La sorte, però, volle che proprio Daniele da Volterra fosse il pittore incaricato da papa Paolo IV di coprire le nudità ritenute vergognose, in seguito al Concilio di Trento che aveva condannato le nudità nell’arte religiosa, legando per sempre il suo nome all’intervento di coprire con panni sottili dipinti a tempra sopra l’affresco originale, contribuendo invece al salvataggio del capolavoro michelangiolesco.
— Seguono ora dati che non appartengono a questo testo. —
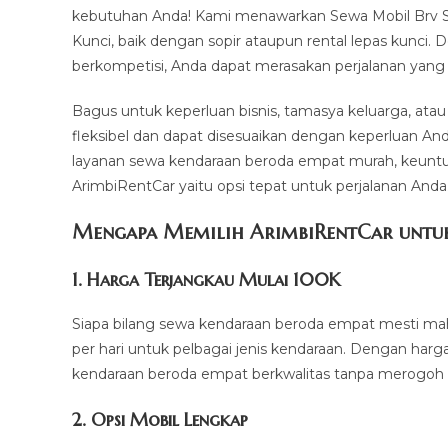
kebutuhan Anda! Kami menawarkan Sewa Mobil Brv Su
Kunci, baik dengan sopir ataupun rental lepas kunci.
berkompetisi, Anda dapat merasakan perjalanan yang 
Bagus untuk keperluan bisnis, tamasya keluarga, ata
fleksibel dan dapat disesuaikan dengan keperluan An
layanan sewa kendaraan beroda empat murah, keuntu
ArimbiRentCar yaitu opsi tepat untuk perjalanan Anda
Mengapa Memilih ArimbiRentCar untuk
1.
Harga Terjangkau Mulai 100K
Siapa bilang sewa kendaraan beroda empat mesti mah
per hari untuk pelbagai jenis kendaraan. Dengan harg
kendaraan beroda empat berkwalitas tanpa merogoh k
2. Opsi Mobil Lengkap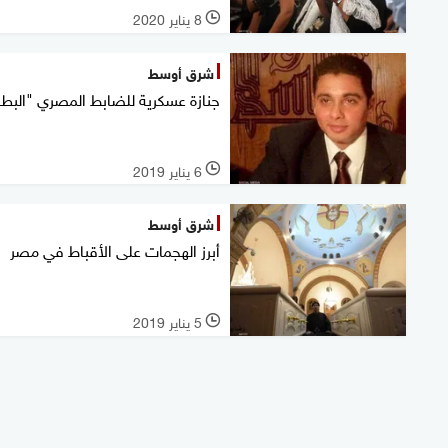
8 يناير 2020
l
شرق أوسط
جنازة عسكرية للضابط المصري "البط
6 يناير 2019
l
شرق أوسط
أبرز الهجمات على الأقباط في مصر
5 يناير 2019
l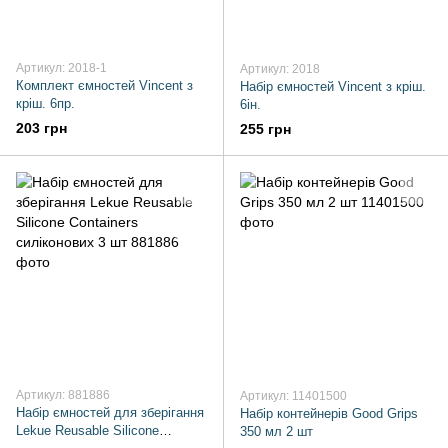
Артикул: 2018-1
Артикул: 2018
Комплект ємностей Vincent з
Набір ємностей Vincent з кріш.
кріш. 6пр.
6ін.
203 грн
255 грн
Артикул: 881886
Артикул: 11401500
Набір ємностей для зберігання
Набір контейнерів Good Grips
Lekue Reusable Silicone
350 мл 2 шт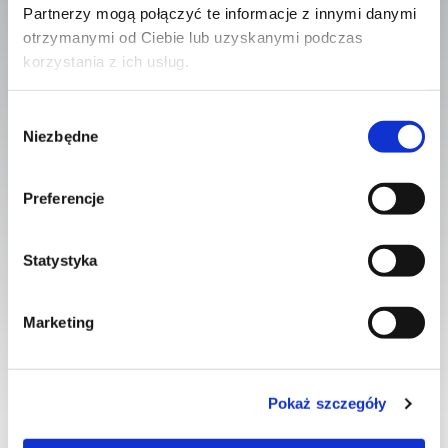
Partnerzy mogą połączyć te informacje z innymi danymi
MONTAŻ WYKŁADZIN
otrzymanymi od Ciebie lub uzyskanymi podczas
korzystania z ich usług.
Wybór
Niezbędne
zgody
Preferencje
Statystyka
AKCESORIA
Marketing
Pokaż szczegóły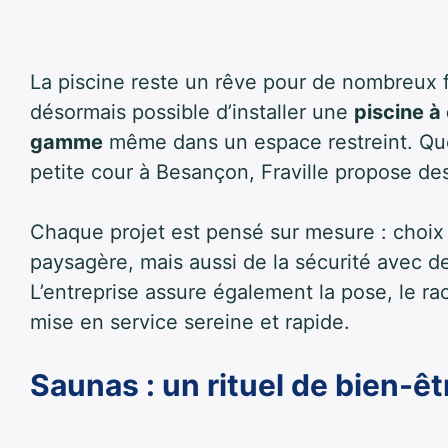
La piscine reste un rêve pour de nombreux f
désormais possible d’installer une
piscine à
gamme
même dans un espace restreint. Que
petite cour à Besançon, Fraville propose des
Chaque projet est pensé sur mesure : choix 
paysagère, mais aussi de la sécurité avec 
L’entreprise assure également la pose, le r
mise en service sereine et rapide.
Saunas : un rituel de bien-ê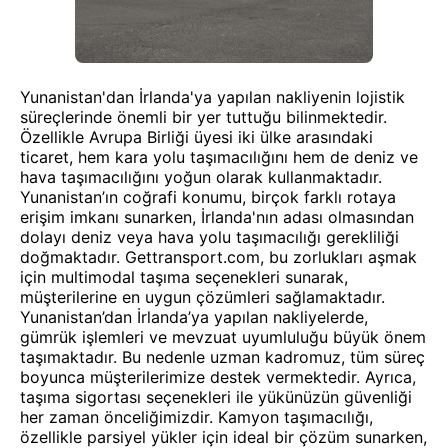
Yunanistan'dan İrlanda'ya yapılan nakliyenin lojistik
süreçlerinde önemli bir yer tuttuğu bilinmektedir.
Özellikle Avrupa Birliği üyesi iki ülke arasındaki
ticaret, hem kara yolu taşımacılığını hem de deniz ve
hava taşımacılığını yoğun olarak kullanmaktadır.
Yunanistan’ın coğrafi konumu, birçok farklı rotaya
erişim imkanı sunarken, İrlanda'nın adası olmasından
dolayı deniz veya hava yolu taşımacılığı gerekliliği
doğmaktadır. Gettransport.com, bu zorlukları aşmak
için multimodal taşıma seçenekleri sunarak,
müşterilerine en uygun çözümleri sağlamaktadır.
Yunanistan’dan İrlanda’ya yapılan nakliyelerde,
gümrük işlemleri ve mevzuat uyumluluğu büyük önem
taşımaktadır. Bu nedenle uzman kadromuz, tüm süreç
boyunca müşterilerimize destek vermektedir. Ayrıca,
taşıma sigortası seçenekleri ile yükünüzün güvenliği
her zaman önceliğimizdir. Kamyon taşımacılığı,
özellikle parsiyel yükler için ideal bir çözüm sunarken,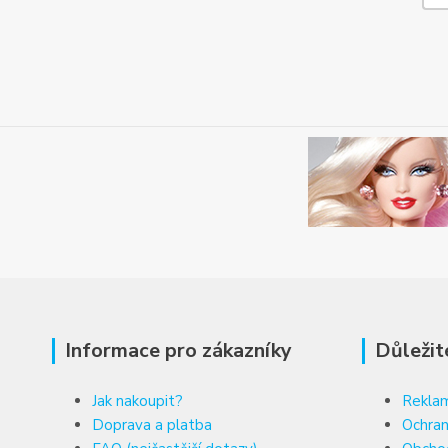
Informace pro zákazníky
Důležit
Jak nakoupit?
Reklam
Doprava a platba
Ochran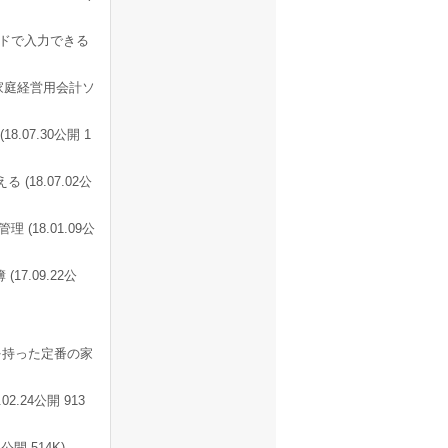
ドで入力できる
家庭経営用会計ソ
07.30公開 1
18.07.02公
18.01.09公
.09.22公
を持った定番の家
.24公開 913
開 514K)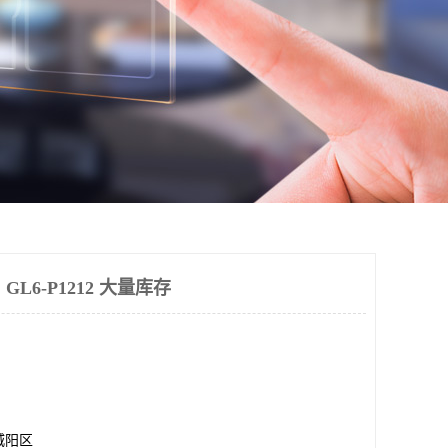
 GL6-P1212 大量库存
城阳区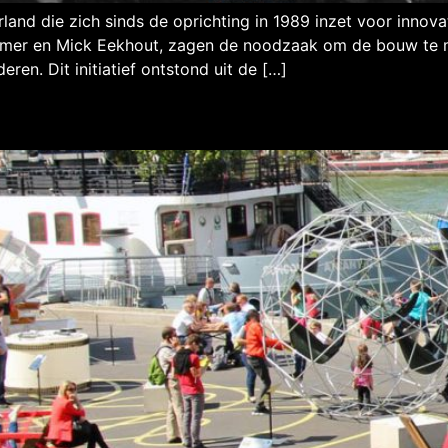
rland die zich sinds de oprichting in 1989 inzet voor innov
Kramer en Mick Eekhout, zagen de noodzaak om de bouw te
ren. Dit initiatief ontstond uit de […]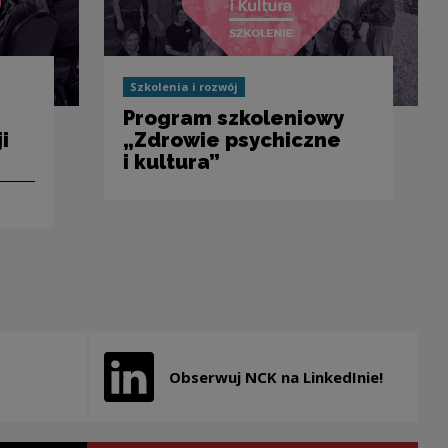
Szkolenia i rozwój
Program szkoleniowy
i
„Zdrowie psychiczne
i kultura”
Obserwuj NCK na LinkedInie!
new window
Note, the link will open in a new window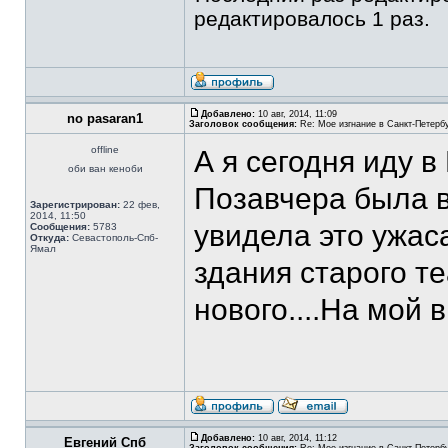
редактировалось 1 раз.
Добавлено:
10 авг, 2014, 11:09
no pasaran1
Заголовок сообщения:
Re: Мое изгнание в Санкт-Петерб
offline
А я сегодня иду в
оби ван кеноби
Позавчера была в
Зарегистрирован:
22 фев,
2014, 11:50
увидела это ужас
Сообщения:
5783
Откуда:
Севастополь-Спб-
Ямал
здания старого т
нового....На мой 
Добавлено:
10 авг, 2014, 11:12
Евгений Спб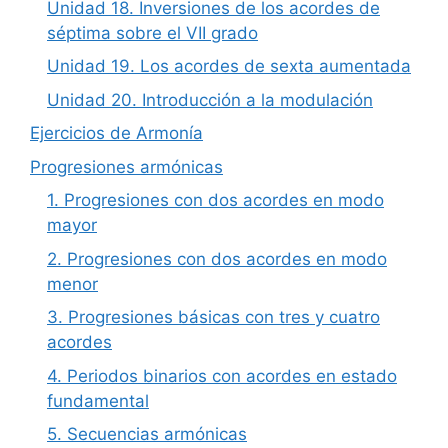
Unidad 18. Inversiones de los acordes de
séptima sobre el VII grado
Unidad 19. Los acordes de sexta aumentada
Unidad 20. Introducción a la modulación
Ejercicios de Armonía
Progresiones armónicas
1. Progresiones con dos acordes en modo
mayor
2. Progresiones con dos acordes en modo
menor
3. Progresiones básicas con tres y cuatro
acordes
4. Periodos binarios con acordes en estado
fundamental
5. Secuencias armónicas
Da qui si arriva alle due opere in mostra che rappresentano il suo personalissimo stile segnato dall’incontro tra la tendenza manieristica di Perin del Vaga, il quale andò oltre il suo maestro, il grande Raffaello, e dal contatto con l’ultimo Michelangelo, suo grande ammiratore, nel momento espressivo del Giudizio finale e degli ultimi affreschi per la Cappella Paolina. Nella più antica, cioè il dipinto che vede il profeta Elia nel deserto, infatti, l’uomo presenta le forme muscolose e gigantesche tipiche del Maestro. Nella seconda, invece, con la Madonna col Bambino, San Giovannino e Santa Barbara, le figure sempre dalle forme entatizzate sembrano marmo più che carne e seguono un innovativo impulso alla perdita di schematico delle pose segnato da un profilo calligrafico con l’utilizzo di colori accesi e sgargianti che richiama la lezione del classicismo di tradizione fiorentina di Rosso Fiorentino, derivata dalla frequentazione di Perin del Vaga; costituendo un esempio eclatante dello stile della seconda fase della cosiddetta ‘maniera’ moderna.

 

Il progetto non ha previsto la necessità di restaurare le opere prima dell’eccezionale esposizione poiché esse si trovano in perfetto stato di coservazione ma una serie di riflettografie analizzate da Angela Cerasuolo, responsabile del Centro Documentazione Restauro della Soprintendenza, Museo di Capodimonte, hanno permesso di indagare all’infrarosso le superfici dipinte, circoscrivendo meglio la genesi creativa delle due opere, i loro caratteri stilistici e la datazione.